What is an AI agent? And how is it different from a chatbot?

If a chatbot answers your question, an agent does your task. It reads, decides, takes an action, observes the result, decides again, and keeps going until the job is done. That's the core idea. Everything else — frameworks, memory systems, multi-agent setups — are details.

The minimal agent loop

Stripped to its essence, every AI agent runs the same loop:

while not done:
    1. Look at current state + goal
    2. Decide on next action (using an LLM)
    3. Execute action (call a tool, API, code)
    4. Observe result
    5. Update state

The LLM is the brain of step 2 — it picks what to do next given what's happened so far. The "tools" in step 3 are real: send a Slack message, query a database, fetch a web page, run a Python snippet, write a file. Modern LLMs from Anthropic, OpenAI, and Google all support tool use (also called function calling) — you describe a tool's input schema, the model decides when to call it.

A simple example: an agent that researches a competitor for you.

Goal: "Write a one-page brief on Mistral."
LLM decides: "I should search the web first." Calls search_web("Mistral AI").
Gets back 10 results. LLM picks the most useful 3 and calls fetch_page(url) on each.
Reads the pages. LLM decides: "I have enough; write the brief." Generates the markdown.
Done.

That's the whole pattern. The same skeleton scales up to coding agents (Cursor's composer, Claude Code), customer service agents, research agents, and so on.

What makes agents different from chatbots

A chatbot is a single LLM call. You ask, it answers, end of transaction.

An agent has three things a chatbot doesn't:

Tools. It can do, not just say. Cursor can edit your files. Claude Code can run shell commands. Operator can click web pages. The set of available tools defines what the agent is.

A loop. The agent decides when it's done. A chatbot does one turn; an agent might do 50 turns to complete a task. Each turn it reads what happened, picks a next action, and executes.

Memory across steps. The agent's growing context — "here's what I tried, here's what worked" — feeds back into each new decision. This is why agents need careful prompt and context management; without it, they forget what they already tried and loop forever.

Why agents are flaky in 2026

Despite a year of breathless press, most agents still fail in production. The core issue: errors compound.

If each step works 95% of the time, a 10-step task succeeds only ~60% (0.95^10). A 50-step task succeeds 7%. Agents that operate over many steps need either much higher per-step reliability or a way to detect and recover from errors.

Real agents use defenses:

Verification steps — after taking an action, check if it actually worked.
Step limits — cap the loop at, say, 20 iterations to avoid runaway costs and infinite loops.
Human-in-the-loop — for irreversible actions (sending emails, spending money, deleting data), pause and confirm.
Specialized tooling — domain-specific tools (e.g., Cursor's file-edit primitives) reduce surface area for errors.
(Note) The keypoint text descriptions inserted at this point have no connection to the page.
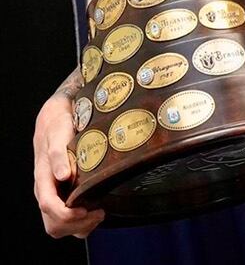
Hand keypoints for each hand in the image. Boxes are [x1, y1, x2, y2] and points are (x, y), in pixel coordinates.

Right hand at [33, 94, 103, 236]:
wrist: (57, 118)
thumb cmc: (58, 124)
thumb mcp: (59, 132)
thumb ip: (59, 154)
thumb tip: (63, 175)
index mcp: (43, 178)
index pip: (48, 206)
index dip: (66, 214)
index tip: (86, 209)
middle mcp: (47, 191)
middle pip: (54, 224)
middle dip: (76, 224)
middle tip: (99, 211)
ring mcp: (55, 195)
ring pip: (61, 226)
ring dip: (81, 226)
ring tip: (100, 211)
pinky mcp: (64, 196)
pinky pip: (70, 220)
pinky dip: (84, 222)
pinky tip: (98, 208)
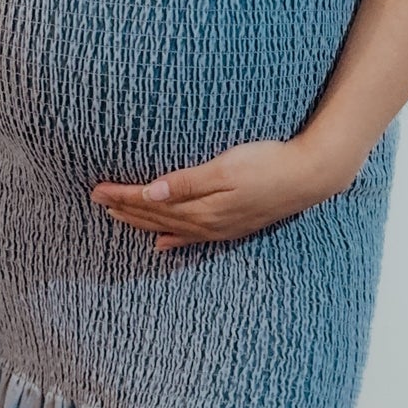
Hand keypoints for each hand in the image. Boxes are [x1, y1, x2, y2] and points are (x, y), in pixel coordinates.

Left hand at [89, 136, 357, 253]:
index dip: (123, 196)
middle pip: (156, 217)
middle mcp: (207, 223)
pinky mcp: (232, 226)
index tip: (97, 189)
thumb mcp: (225, 167)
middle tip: (97, 200)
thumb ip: (187, 182)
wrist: (310, 176)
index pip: (151, 203)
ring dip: (143, 222)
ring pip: (171, 227)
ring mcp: (220, 227)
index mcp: (202, 207)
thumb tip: (151, 193)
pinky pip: (193, 237)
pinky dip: (173, 239)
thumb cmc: (268, 164)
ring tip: (119, 217)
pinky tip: (161, 243)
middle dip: (126, 209)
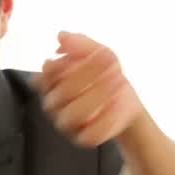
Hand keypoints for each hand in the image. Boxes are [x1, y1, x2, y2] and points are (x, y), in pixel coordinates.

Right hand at [39, 31, 145, 146]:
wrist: (124, 98)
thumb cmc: (105, 73)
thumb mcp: (99, 53)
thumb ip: (81, 44)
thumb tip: (62, 36)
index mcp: (49, 81)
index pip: (49, 72)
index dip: (75, 62)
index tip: (103, 54)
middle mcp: (52, 103)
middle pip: (63, 92)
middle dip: (89, 77)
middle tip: (114, 67)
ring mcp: (65, 122)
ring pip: (74, 114)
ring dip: (99, 96)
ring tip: (119, 83)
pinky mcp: (81, 138)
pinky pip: (89, 134)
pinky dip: (106, 119)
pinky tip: (119, 104)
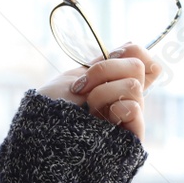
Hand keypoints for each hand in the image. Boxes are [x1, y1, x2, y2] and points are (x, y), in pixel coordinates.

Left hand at [35, 42, 161, 139]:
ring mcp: (130, 117)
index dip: (132, 51)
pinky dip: (116, 107)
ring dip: (102, 92)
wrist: (40, 137)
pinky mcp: (131, 136)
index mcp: (114, 82)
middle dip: (105, 70)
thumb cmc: (50, 109)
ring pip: (133, 85)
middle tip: (82, 88)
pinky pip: (135, 108)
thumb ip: (104, 65)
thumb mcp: (75, 77)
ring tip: (87, 109)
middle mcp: (126, 97)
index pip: (143, 58)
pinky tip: (100, 119)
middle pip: (139, 66)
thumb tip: (131, 45)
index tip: (110, 56)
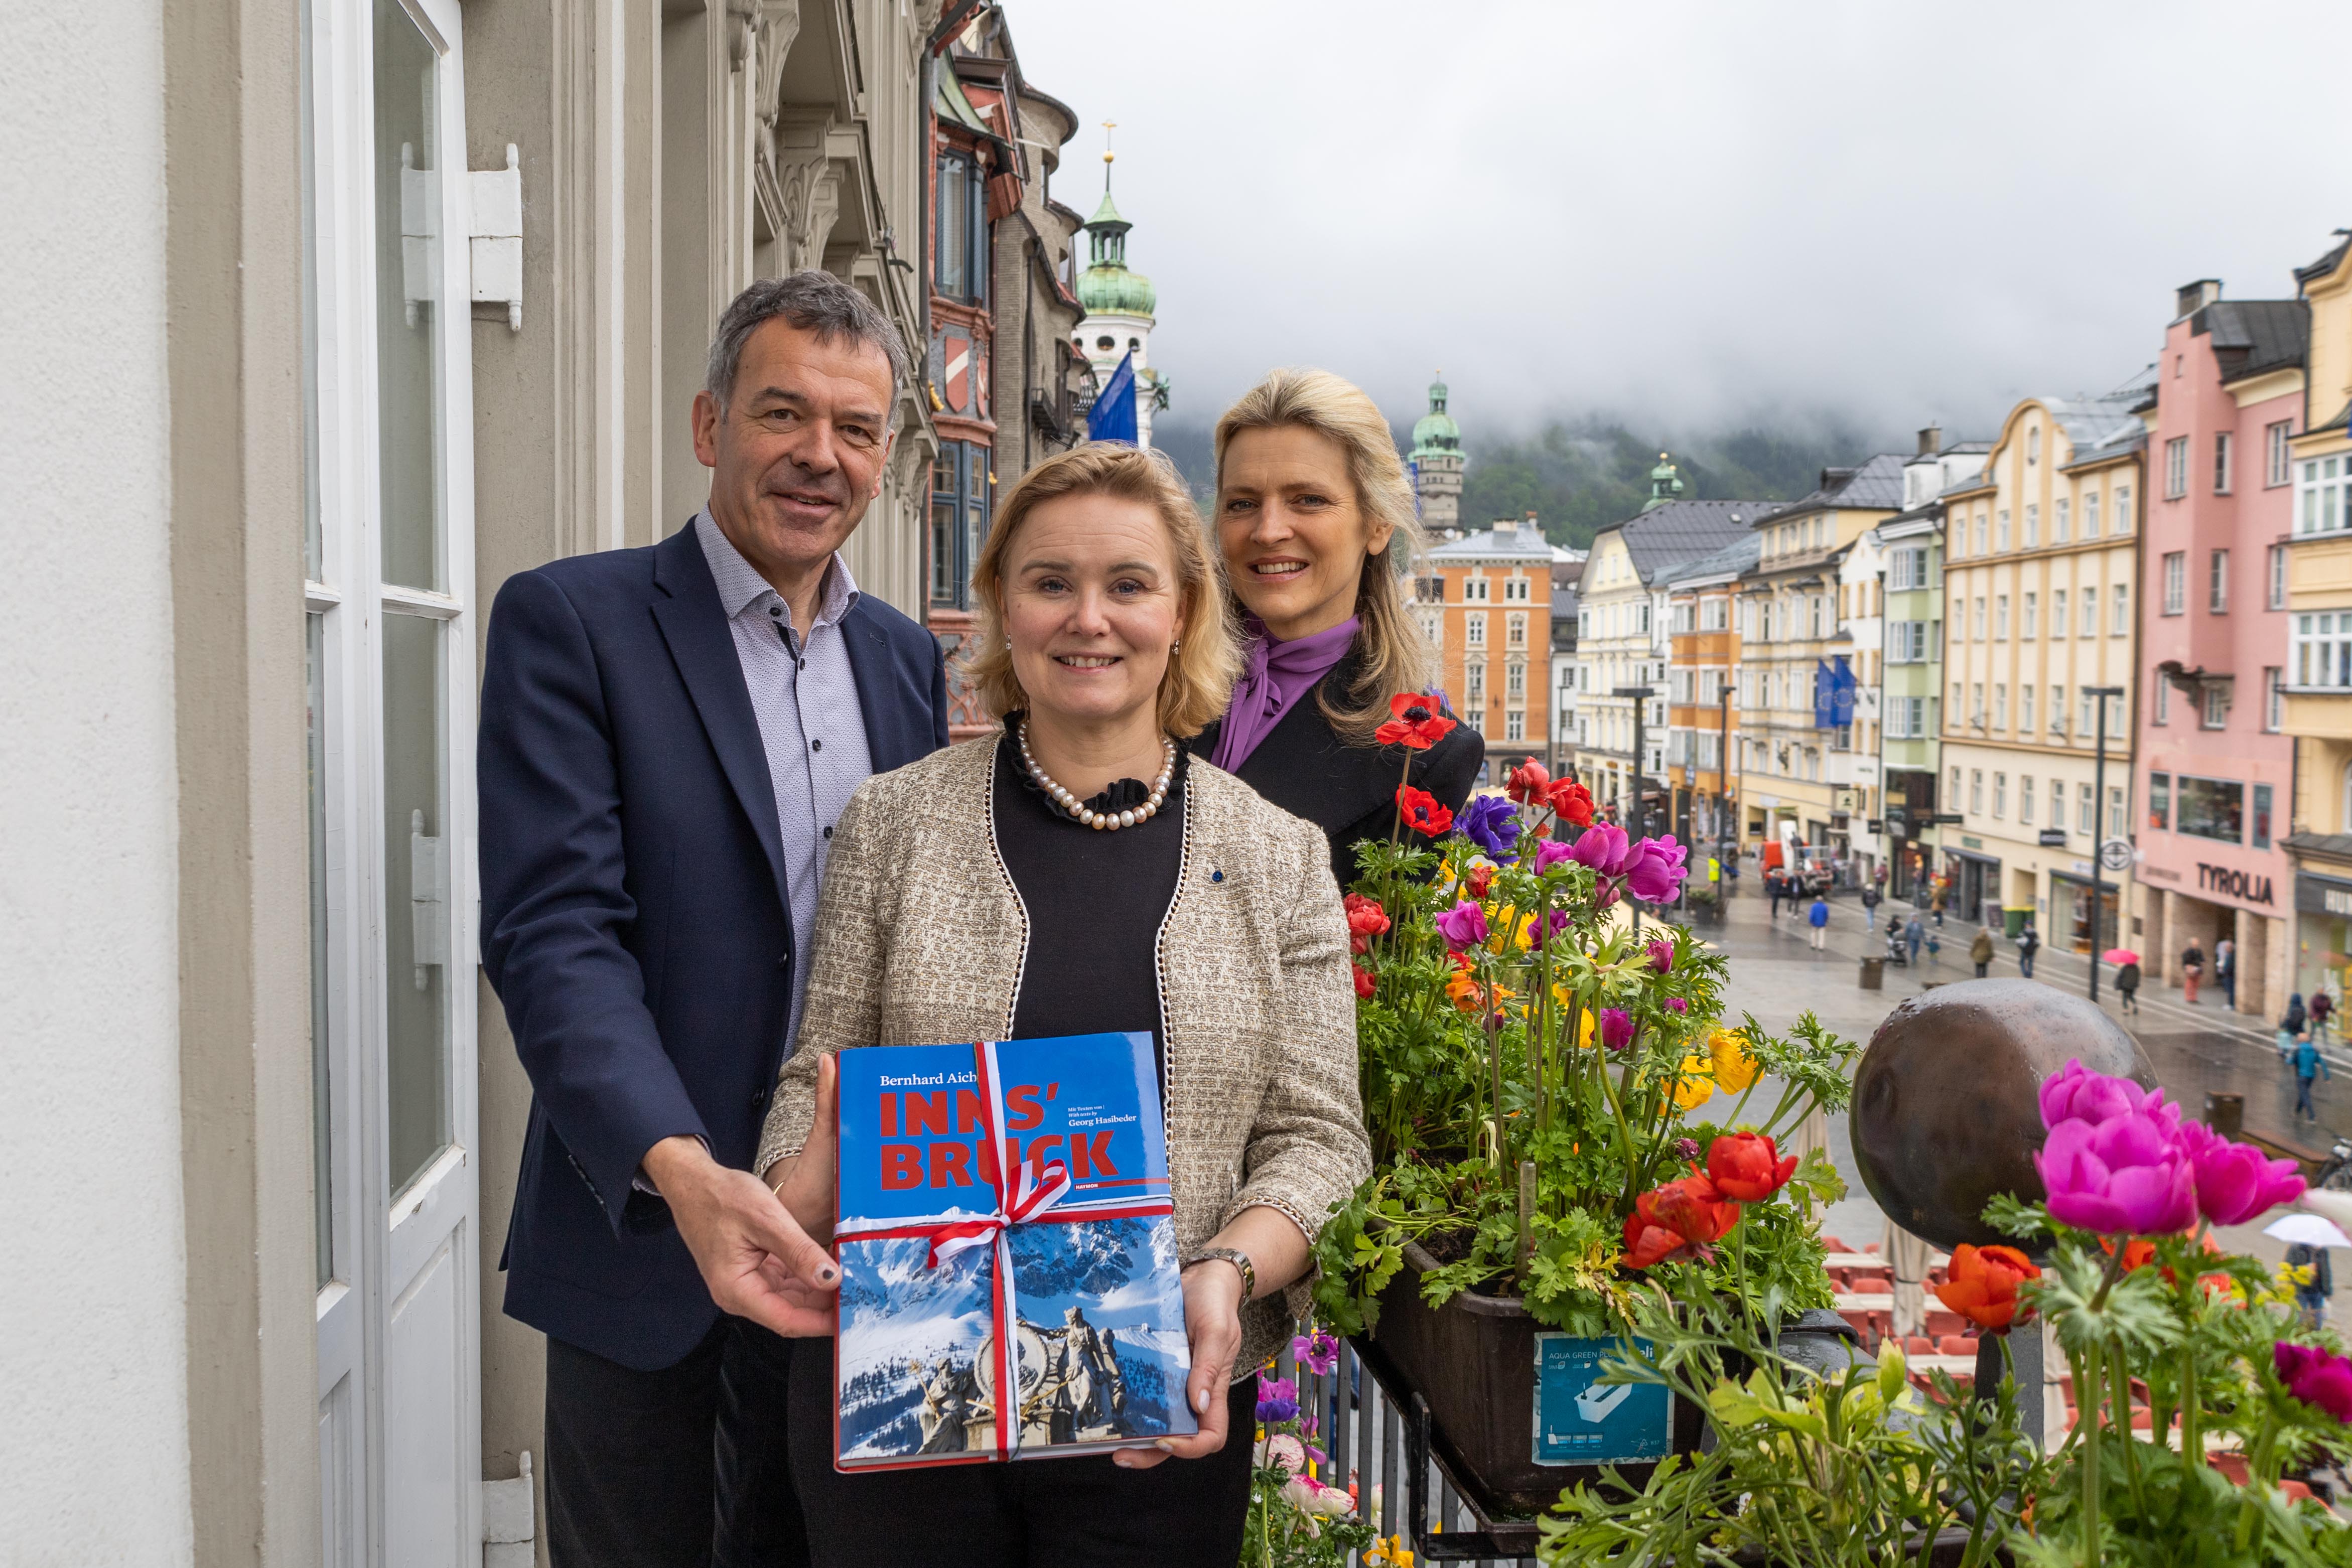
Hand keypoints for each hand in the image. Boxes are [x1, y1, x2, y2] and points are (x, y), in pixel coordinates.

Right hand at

Real agent products in 2026

The ones actually shipping useful work:

Coding agents — Cursor's composer, Claude Code, Windsurf. They edit code in your repo, run tests, iterate. The most mature category.
Web operators — OpenAI's Operator, Anthropic's computer use. Browse, click, fill forms. Useful for repetitive web tasks but still slow and breakable.
Research agents — Perplexity Pro's deep research, Claude's research mode, Gemini Deep Research. Search, read, synthesize multi-source briefs.
Vertical agents — Sales (Clay, Outreach), recruiting (Mercor), customer support (Decagon, Sierra). Constrained to a narrow domain, which is why they work.
Personal-task agents — Booking, scheduling, simple errands. Mostly demos, not yet reliable.

The pattern: narrow, well-tooled agents work. Wide-open "do anything" agents don't.

When NOT to use an agent

The task is one prompt. If you can write the answer with a single LLM call, do it. Adding an agent loop just costs more and creates more failure modes.
Errors are unrecoverable. Don't let an agent send emails, buy things, delete files, or change production systems without explicit human approval per action.
You don't have evals. If you can't measure whether the agent did the task correctly, you can't improve it. Build a small eval set first, even 20 examples.
The cost-per-task doesn't make sense. Agents that loop 30 times can cost $0.50-$5 per task. Make sure that's worth less than the alternative (human, simpler tool, or just doing the task once).

Where to start

If you want to build one, start with:

A clear, narrow task ("draft a sales follow-up given this CRM record").
A small, well-defined toolset (3-5 tools, schemas).
A step limit (10 iterations max).
Logging at every step so you can debug failures.
A human-in-the-loop confirmation for any external action.

Frameworks like LangGraph, Mastra, and CrewAI give you scaffolding, but a plain Python loop calling Claude's tool-use API is often clearer for the first version.